Given information >>
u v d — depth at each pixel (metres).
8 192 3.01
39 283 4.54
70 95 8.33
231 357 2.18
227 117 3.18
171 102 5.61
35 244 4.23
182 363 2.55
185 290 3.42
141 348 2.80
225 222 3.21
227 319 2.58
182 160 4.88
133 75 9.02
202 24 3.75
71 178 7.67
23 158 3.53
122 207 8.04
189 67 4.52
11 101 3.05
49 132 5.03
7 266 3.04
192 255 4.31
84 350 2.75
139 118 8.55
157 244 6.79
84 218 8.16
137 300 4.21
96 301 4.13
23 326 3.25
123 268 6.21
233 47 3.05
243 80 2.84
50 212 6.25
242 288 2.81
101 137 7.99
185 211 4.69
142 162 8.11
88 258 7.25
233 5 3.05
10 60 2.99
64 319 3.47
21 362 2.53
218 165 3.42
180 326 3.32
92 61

What to produce >>
Each line of the data must be copied exactly as it appears.

Exercise output >>
u v d — depth at each pixel (metres).
8 192 3.01
39 283 4.54
70 95 8.33
231 357 2.18
227 117 3.18
171 102 5.61
35 244 4.23
182 363 2.55
185 290 3.42
141 348 2.80
225 222 3.21
227 319 2.58
182 160 4.88
133 75 9.02
202 24 3.75
71 178 7.67
23 158 3.53
122 207 8.04
189 67 4.52
11 101 3.05
49 132 5.03
7 266 3.04
192 255 4.31
84 350 2.75
139 118 8.55
157 244 6.79
84 218 8.16
137 300 4.21
96 301 4.13
23 326 3.25
123 268 6.21
233 47 3.05
243 80 2.84
50 212 6.25
242 288 2.81
101 137 7.99
185 211 4.69
142 162 8.11
88 258 7.25
233 5 3.05
10 60 2.99
64 319 3.47
21 362 2.53
218 165 3.42
180 326 3.32
92 61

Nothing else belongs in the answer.